Roadsides can provide vital sanctuaries for pollinators and other wildlife.

State highway departments are beginning to plant native species for habitat, increasing the esthetic attractiveness in the process, thanks in large part to the Habitat Highways initiative by the World Wildlife Federation.

Excerpts below from WWF Magazine April/May 2016

An Interstate highway may seem to be an unlikely place to create a butterfly habitat, but across the country roadside rights-of-way are attracting the attention of biologists and conservationists for their potential to foster monarchs and other kinds of wildlife. Roadsides can support a surprising variety of pollinators, including bees, butterflies, moths and other insects. Long-distance migratory birds such as the ruby-throated hummingbird can use roadsides as pit stops for resting and feeding. Small mammals thrive on the edges of highways.

Flowers bloom in roadside habitat. Photo: World Wildlife Federation

Starting not far from the shore of Lake Superior, Interstate 35 heads south for more than 1500 miles through fields of corn and soybeans and the remnants of midwest prairie until it reaches the Texas chaparral country along the Rio Grande river. It’s an artery of speeding motor vehicle traffic, but to biologists like Michael Gale of the US Fish and Wildlife Service, this Interstate could one day become the “monarch highway”.

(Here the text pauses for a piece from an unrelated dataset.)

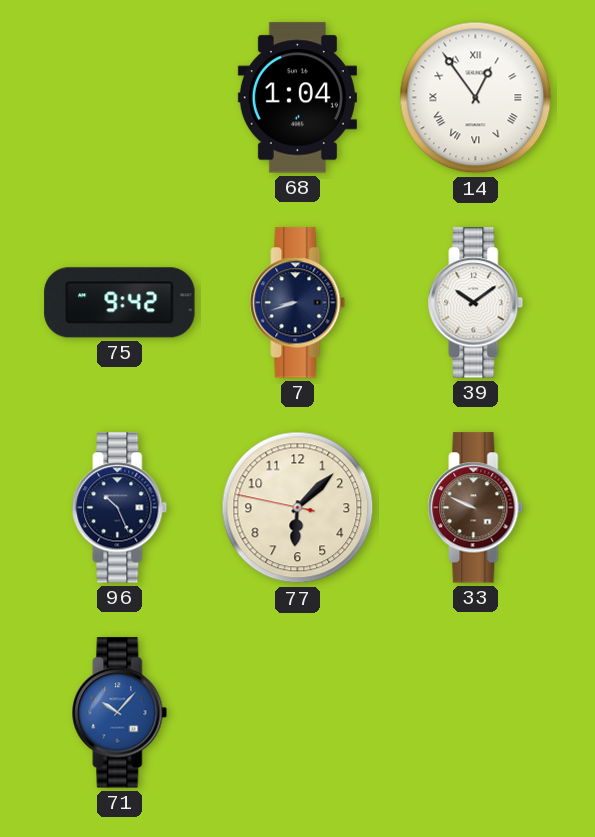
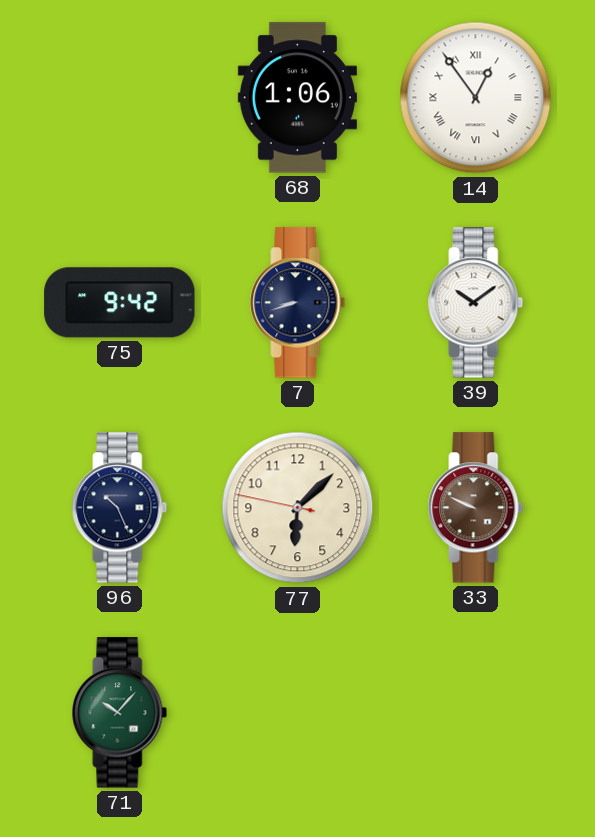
68: 1:04 -> 1:06
71 dial: blue -> green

“It overlaps perfectly with the central flyway of migrating eastern monarch butterflies” says Gale, a participant in a multi-agency federal plan to increase the numbers of that beloved but beleaguered butterfly. During the past two decades, the population of monarchs in Mexico for the winter has plummeted 80 to 90%, primarily as a result of habitat loss in the United States.

In the past, US roadways have been anything but wildlife friendly, planted with exotic grasses like fescue, excessively mown and heavily sprayed with herbicide. In recent years, however, several state transportation departments – including those in Iowa, Indiana, Florida and Nebraska – have begun changing their right-of-way management practices. In December 2015, President Obama signed the “Fixing America’s Surface Transportation Act” which, among many measures ,encourages states to plant milkweed and other native plants along highways for pollinators to feed on. And in 2016, the Federal Highway Administration released new “best management practices” that provide guidance to transportation authorities about how to develop wildlife habitat along rights-of-way.